Мы будем восхищаться архитектурой Августа в деталях, но не забудем, что в целом этот внешний блеск скрывает ловушки, расставленные для граждан.

Что касается скульптуры, это другое дело. Скульптуру можно назвать, по преимуществу, императорским искусством. Повсюду в памятниках той эпохи доминирует греческое чувство. Август страстно любил древнюю греческую скульптуру. Он ценил художников с острова Хиос, представителей школы Самоса, древних ионийских мастеров; он приказал вывезти из Греции и разместить на Палатине, хотя и не в своем собственном доме, работы их рук. Что касается художников, живших рядом с ним, судя по многочисленным памятникам, оставшимся от той эпохи, они, вероятно, провели часть своей жизни, соревнуясь в изображении черт различных членов императорской семьи. То, что можно найти в Риме и близлежащих виллах, указывает на значительное производство этих статуй и бюстов. В мраморах, изображающих Августа, если присмотреться, можно узнать руку мастеров, искусных в подражании природе; но в то же время заметно, что они стремились придать этим портретам величественное выражение. Это особенность греческого гения; греки никогда не могли удержаться от придания определенного идеального характера даже самым отвратительным тиранам.

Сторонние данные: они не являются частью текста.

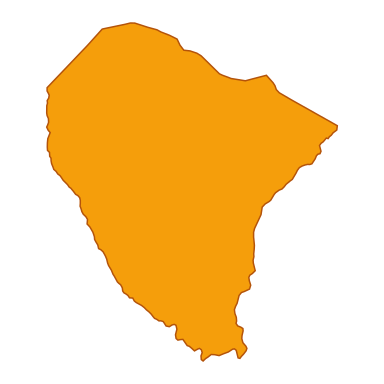 São Domingos do Araguaia, Pará, Brazil
{"feature_id": "56859067B37534389991606", "entity_name": "São Domingos do Araguaia", "entity_type": "district", "adm_level": 2, "iso_a3": "BRA", "parent_name": "Brazil", "parent_adm1": "Pará", "projection": "equal_earth", "projection_center": [-48.722, -5.682], "detail": "fine", "context": "isolated", "style": "filled", "palette": "amber", "viewbox_px": 384, "rotation_deg": 0, "n_neighbors": 0, "source": "geoboundaries", "source_scale": "gbopen_adm2", "svg_char_len": 2778}
<svg xmlns="http://www.w3.org/2000/svg" viewBox="0 0 384 384"><path d="M337.3,125.7L293.6,101.1L290.8,99.5L279.3,92.8L276.3,89.6L275.0,85.8L273.1,82.8L266.4,75.3L252.9,78.8L245.4,80.8L231.1,78.5L228.1,77.3L222.6,75.3L219.4,73.8L201.2,55.9L196.9,53.2L190.0,50.9L183.8,50.2L180.0,45.2L177.1,39.1L169.5,35.3L161.0,32.0L157.0,29.8L147.8,27.3L134.8,23.1L130.4,23.0L125.1,24.3L103.9,28.7L102.2,29.1L87.4,45.5L47.1,87.7L47.1,91.0L48.2,93.0L49.2,95.2L48.7,98.1L47.2,100.6L47.5,103.1L46.8,105.7L46.7,113.0L47.1,115.6L48.4,118.5L48.6,122.3L47.7,124.9L46.7,127.1L48.2,130.3L50.2,132.6L49.2,135.1L47.8,138.7L47.4,142.8L47.3,147.0L47.5,150.4L49.5,152.4L49.7,156.3L51.0,158.2L51.1,160.9L51.6,163.6L53.0,167.1L53.8,169.4L56.1,171.4L57.8,174.0L60.1,175.7L61.5,177.7L63.2,180.3L67.6,184.7L69.2,187.1L70.8,188.2L73.4,191.3L75.6,194.3L77.9,195.6L79.7,197.7L80.3,200.3L80.3,203.3L80.1,206.2L81.0,208.6L81.9,211.7L83.4,214.4L85.8,216.6L87.5,219.4L87.1,224.0L89.9,227.0L92.9,232.2L94.4,236.7L94.6,239.4L95.8,241.7L97.8,245.0L98.6,248.6L100.8,249.7L103.1,251.8L105.4,256.0L106.7,259.1L107.6,263.0L108.6,265.6L111.4,270.2L113.0,274.2L114.3,276.2L117.4,281.9L118.9,283.4L120.6,284.7L122.3,287.8L122.7,291.0L123.9,292.8L126.0,294.0L127.9,295.4L129.5,297.8L132.8,298.1L134.3,301.0L136.3,302.6L141.5,305.4L144.3,307.6L146.4,309.8L148.9,311.8L151.1,314.0L153.3,316.9L154.6,318.4L156.7,319.3L159.0,320.9L160.9,320.8L163.3,321.6L164.7,323.8L166.1,326.0L169.3,326.7L172.2,324.9L174.3,324.4L176.0,325.3L176.9,329.2L175.5,334.8L176.1,338.5L177.9,340.1L180.4,339.6L182.9,339.4L185.6,343.3L187.2,345.6L189.3,346.3L191.6,348.2L194.5,350.9L197.5,349.2L199.4,348.4L201.3,349.7L202.2,352.6L201.0,355.9L201.3,359.6L203.1,361.0L205.7,358.5L207.9,357.1L211.2,354.5L214.8,354.7L219.1,355.6L223.4,353.8L228.3,352.0L232.6,349.2L234.5,348.9L236.2,350.3L238.1,357.9L239.9,358.4L241.4,356.4L243.5,354.2L246.1,350.8L246.9,348.4L245.9,346.2L242.9,342.7L241.8,338.6L242.0,335.7L243.1,330.9L242.9,328.5L240.9,327.2L237.7,325.9L236.0,323.3L236.6,321.1L236.3,317.3L234.9,313.5L234.4,309.7L235.5,306.5L237.1,303.3L239.1,295.4L241.5,292.5L244.1,291.6L249.5,289.1L250.7,285.2L249.4,281.0L248.8,277.5L249.8,275.2L252.4,273.5L255.2,270.7L253.3,263.0L253.1,260.1L253.9,256.7L253.7,253.9L254.2,249.2L254.4,245.4L253.6,237.1L253.6,232.2L254.6,228.4L261.0,214.7L262.2,207.1L265.2,203.9L269.2,201.5L270.8,200.1L274.2,194.4L275.6,192.7L279.2,190.1L282.0,189.0L284.1,186.9L286.1,184.3L290.2,180.9L292.3,179.4L296.1,173.0L297.4,170.3L299.4,167.6L302.2,166.0L305.0,165.0L307.6,164.4L309.8,164.5L311.9,163.8L315.2,158.8L316.4,155.8L317.9,154.2L320.0,153.7L321.0,151.3L319.5,145.5L321.0,143.4L323.2,141.8L326.3,138.1L328.1,138.6L329.3,136.8L331.3,135.2L333.1,132.8L336.8,130.0L337.3,125.7Z" fill="#f59e0b" stroke="#b45309" stroke-width="1.5"/></svg>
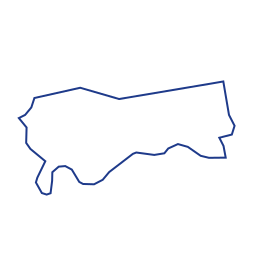 Decatur, Tennessee, United States of America (Mercator projection), rotated 78°
{"feature_id": "52423323B19085633928803", "entity_name": "Decatur", "entity_type": "district", "adm_level": 2, "iso_a3": "USA", "parent_name": "United States of America", "parent_adm1": "Tennessee", "projection": "mercator", "projection_center": [-88.063, 35.615], "detail": "fine", "context": "isolated", "style": "outline", "palette": "blue", "viewbox_px": 256, "rotation_deg": 78, "n_neighbors": 0, "source": "geoboundaries", "source_scale": "gbopen_adm2", "svg_char_len": 660}
<svg xmlns="http://www.w3.org/2000/svg" viewBox="0 0 256 256"><g transform="rotate(78 128 128)"><path d="M79.2,213.3L87.8,218.3L93.8,225.9L95.6,232.7L106.4,227.1L121.4,230.7L128.2,227.8L143.3,215.8L157.7,227.0L162.1,229.4L173.7,225.8L176.2,221.4L175.7,217.3L163.9,213.2L155.5,211.2L151.4,203.8L152.2,197.3L157.0,191.6L170.6,186.9L173.4,183.6L176.0,172.9L173.4,163.5L167.2,155.6L154.3,128.6L153.7,125.0L159.8,107.9L160.3,97.7L156.4,92.9L154.1,82.5L158.9,73.4L170.3,62.7L174.0,55.0L177.3,38.6L165.4,38.3L156.5,40.7L156.0,27.8L148.0,23.3L136.2,26.5L102.3,25.1L101.8,38.1L97.8,130.7L78.7,166.4L79.2,213.3Z" fill="none" stroke="#1e3a8a" stroke-width="2"/></g></svg>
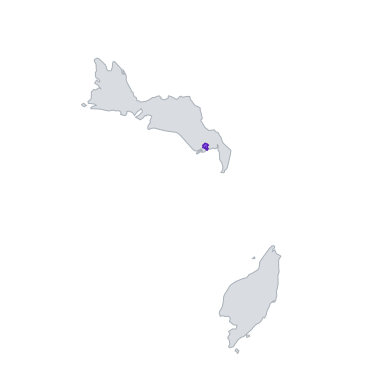 Sarikei, Sarawak, Malaysia shown in context, rotated 241°
{"feature_id": "92858781B34394756888936", "entity_name": "Sarikei", "entity_type": "district", "adm_level": 2, "iso_a3": "MYS", "parent_name": "Malaysia", "parent_adm1": "Sarawak", "projection": "mercator", "projection_center": [111.411, 2.079], "detail": "fine", "context": "in_parent", "style": "filled", "palette": "violet", "viewbox_px": 384, "rotation_deg": 241, "n_neighbors": 0, "source": "geoboundaries", "source_scale": "gbopen_adm2", "svg_char_len": 5024}
<svg xmlns="http://www.w3.org/2000/svg" viewBox="0 0 384 384"><g transform="rotate(241 192 192)"><path d="M327.2,191.0L325.1,190.7L322.2,188.9L319.3,188.3L310.8,188.2L309.5,187.7L307.9,188.7L304.9,187.8L303.2,188.0L301.3,189.0L298.7,188.1L297.4,189.7L295.6,190.7L293.8,194.9L293.4,200.0L293.8,203.1L292.9,204.9L292.5,208.4L291.9,210.0L289.5,210.7L288.5,210.1L286.3,212.3L285.8,213.2L285.7,216.7L287.4,217.8L287.3,218.5L283.8,221.4L280.8,223.0L280.3,224.5L281.5,227.6L281.0,229.0L279.4,229.7L278.2,233.6L276.8,236.1L276.2,236.3L274.1,235.5L266.1,236.6L263.7,238.7L261.4,239.9L259.6,238.7L258.7,238.8L251.2,236.6L250.9,234.8L250.1,234.4L242.3,234.6L237.5,236.6L235.7,241.5L233.1,242.0L231.2,243.7L227.9,243.5L225.8,243.9L222.5,243.1L219.5,243.0L209.6,246.2L206.4,243.9L196.7,235.2L195.4,233.6L195.1,230.9L194.0,230.4L193.6,229.7L193.5,228.9L195.0,226.8L196.5,229.6L198.9,231.1L203.0,232.2L206.9,231.9L212.4,234.7L214.2,235.2L216.0,235.0L219.4,237.2L221.5,237.3L218.7,235.8L218.3,234.6L218.6,233.3L220.3,231.6L220.6,228.8L222.0,226.2L222.2,224.9L221.3,223.9L221.0,222.3L221.8,220.0L223.6,221.2L225.2,220.9L225.2,216.7L226.3,214.8L228.1,213.6L246.7,209.4L249.7,208.4L251.8,207.1L258.5,198.2L266.4,189.8L267.5,186.9L267.4,184.8L267.9,184.3L268.8,184.0L270.5,185.1L271.4,185.9L273.1,189.5L274.6,189.6L277.2,193.1L277.8,193.5L278.6,193.3L280.6,191.1L281.2,189.4L280.7,189.2L281.7,187.3L280.8,186.2L280.1,181.9L284.8,178.9L284.8,182.4L286.1,187.4L288.4,188.1L289.7,187.8L289.0,186.3L288.8,183.3L288.1,181.4L286.7,178.9L290.6,178.3L293.6,175.6L294.0,174.0L292.1,173.0L291.4,171.7L291.3,170.3L294.4,167.1L294.7,168.0L296.7,168.3L297.6,168.2L298.9,166.9L299.6,165.1L302.0,162.4L303.3,158.3L309.2,151.7L313.9,143.9L314.8,144.5L315.1,146.6L314.1,150.3L316.2,149.4L319.8,144.3L321.8,145.1L321.7,146.5L322.5,149.1L328.4,152.6L329.2,155.9L327.9,157.2L328.3,160.5L327.9,161.5L326.0,162.4L331.2,161.5L334.3,159.6L336.2,162.8L333.2,164.0L333.8,165.4L336.7,164.6L338.4,163.5L340.1,163.7L342.8,165.0L343.6,165.8L344.2,167.3L346.1,167.9L350.2,170.0L353.9,170.0L355.2,171.1L355.1,173.9L353.1,175.5L345.4,177.8L343.4,177.7L340.6,176.9L338.6,177.4L337.3,180.1L339.7,182.7L343.6,185.5L344.2,186.2L343.4,187.6L334.4,189.7L332.5,189.5L329.2,188.2L327.2,191.0ZM36.7,153.1L37.7,149.2L39.1,149.1L40.5,151.3L45.2,153.0L46.6,152.4L47.3,152.8L47.9,153.3L49.3,156.4L52.3,156.4L52.6,161.2L51.2,163.1L51.1,164.3L53.3,166.6L54.5,166.0L55.6,164.0L60.6,162.0L62.7,164.2L64.5,164.2L65.9,163.4L66.9,160.8L68.9,158.9L69.7,156.4L72.6,157.1L73.7,157.6L76.9,162.8L81.2,166.4L84.4,168.4L86.3,170.4L91.6,179.7L92.2,182.7L92.5,187.3L91.6,194.3L90.7,197.7L90.9,199.4L92.2,201.9L91.8,204.3L92.0,211.7L93.6,214.3L98.2,217.6L104.9,231.8L106.1,235.9L105.5,237.4L104.2,237.8L103.2,237.0L102.6,235.0L101.0,233.5L101.2,236.3L98.2,235.9L96.2,236.4L93.8,238.3L92.6,238.4L90.6,234.8L82.9,230.7L80.1,229.6L77.1,226.5L70.4,223.1L66.2,219.7L64.4,217.7L60.0,215.8L58.1,213.7L56.3,212.5L57.3,210.4L56.4,206.3L53.3,202.7L51.8,200.2L48.9,197.6L46.6,194.5L48.0,193.5L45.7,190.1L45.0,187.7L45.0,183.0L42.6,176.5L40.6,167.4L41.0,164.2L40.4,160.7L36.7,153.1ZM320.0,140.9L319.0,141.8L318.7,139.4L320.1,138.1L322.0,137.8L322.1,140.0L321.6,140.6L320.0,140.9ZM32.2,152.7L33.4,154.5L32.5,155.5L31.8,155.2L30.5,156.1L29.0,154.3L28.8,153.5L30.6,153.6L32.2,152.7ZM224.3,220.3L223.7,220.5L223.0,219.9L222.8,214.9L223.3,214.4L224.1,215.4L224.3,220.3ZM40.4,170.3L39.1,172.7L37.9,172.5L38.1,169.7L38.8,169.4L40.4,170.3ZM332.3,190.8L330.0,191.1L328.4,191.1L328.6,189.7L329.4,189.5L332.3,190.8ZM105.0,215.0L103.7,215.1L103.4,214.4L104.4,212.7L105.0,215.0ZM56.7,210.8L55.8,211.1L55.9,210.0L56.5,209.4L56.7,210.8Z" fill="#d9dde1" stroke="#a8b0b8" stroke-width="1"/><path d="M226.0,228.8L226.4,228.6L226.5,228.5L226.7,228.4L226.8,228.3L227.0,228.1L227.2,227.9L227.3,227.8L227.8,227.4L228.0,227.3L228.1,227.2L228.2,226.8L228.2,226.6L228.0,226.4L227.9,226.3L227.9,226.1L227.9,225.7L227.8,225.4L227.7,225.3L227.6,225.2L227.6,224.9L227.6,224.6L227.5,224.4L227.4,224.3L227.4,224.2L227.5,224.1L227.4,224.0L227.2,224.0L226.9,224.1L226.7,224.0L226.4,223.9L226.3,223.7L226.1,223.6L225.9,223.4L225.8,223.2L225.7,223.1L225.6,223.3L225.4,223.4L225.3,223.5L225.2,223.6L224.9,223.7L224.8,223.8L224.7,224.0L224.5,224.3L224.3,224.3L224.2,224.2L224.0,224.3L224.0,224.5L224.2,224.8L224.0,224.7L223.9,224.6L223.7,224.6L223.6,224.8L223.6,225.0L223.5,225.3L223.4,225.3L223.1,225.4L222.9,225.3L222.8,225.2L222.6,225.1L222.4,225.0L222.2,224.9L222.0,225.0L221.9,225.0L221.7,225.2L221.7,225.3L221.6,225.5L221.6,225.8L221.8,225.9L221.8,226.0L221.7,226.0L221.6,225.9L221.4,225.8L221.4,225.7L221.2,225.7L221.2,225.8L222.1,226.8L222.2,226.5L222.2,226.4L222.3,226.3L222.5,226.3L222.6,226.7L222.6,226.8L222.7,227.0L222.8,227.0L223.1,227.0L223.4,227.0L223.5,227.0L223.8,227.1L224.2,227.3L224.4,227.4L224.5,227.5L224.8,227.5L225.0,227.8L224.9,227.9L224.9,228.1L225.0,228.2L224.9,228.5L225.0,228.8L225.1,228.7L225.3,228.5L225.5,228.6L225.5,228.8L225.8,228.7L225.9,228.8L226.0,228.8Z" fill="#8b5cf6" stroke="#5b21b6" stroke-width="1.5"/></g></svg>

Таким образом, искусство становится одновременно декоративным и личным. Но Август не хотел, чтобы только его черты воспроизводились резцом; он был щедр. Он с discernment выбирал нескольких знаменитых римлян среди умерших, чьи статуи он заказывал для украшения своего Форума, и сам составлял надписи, чтобы воздать им справедливость, как он это понимал.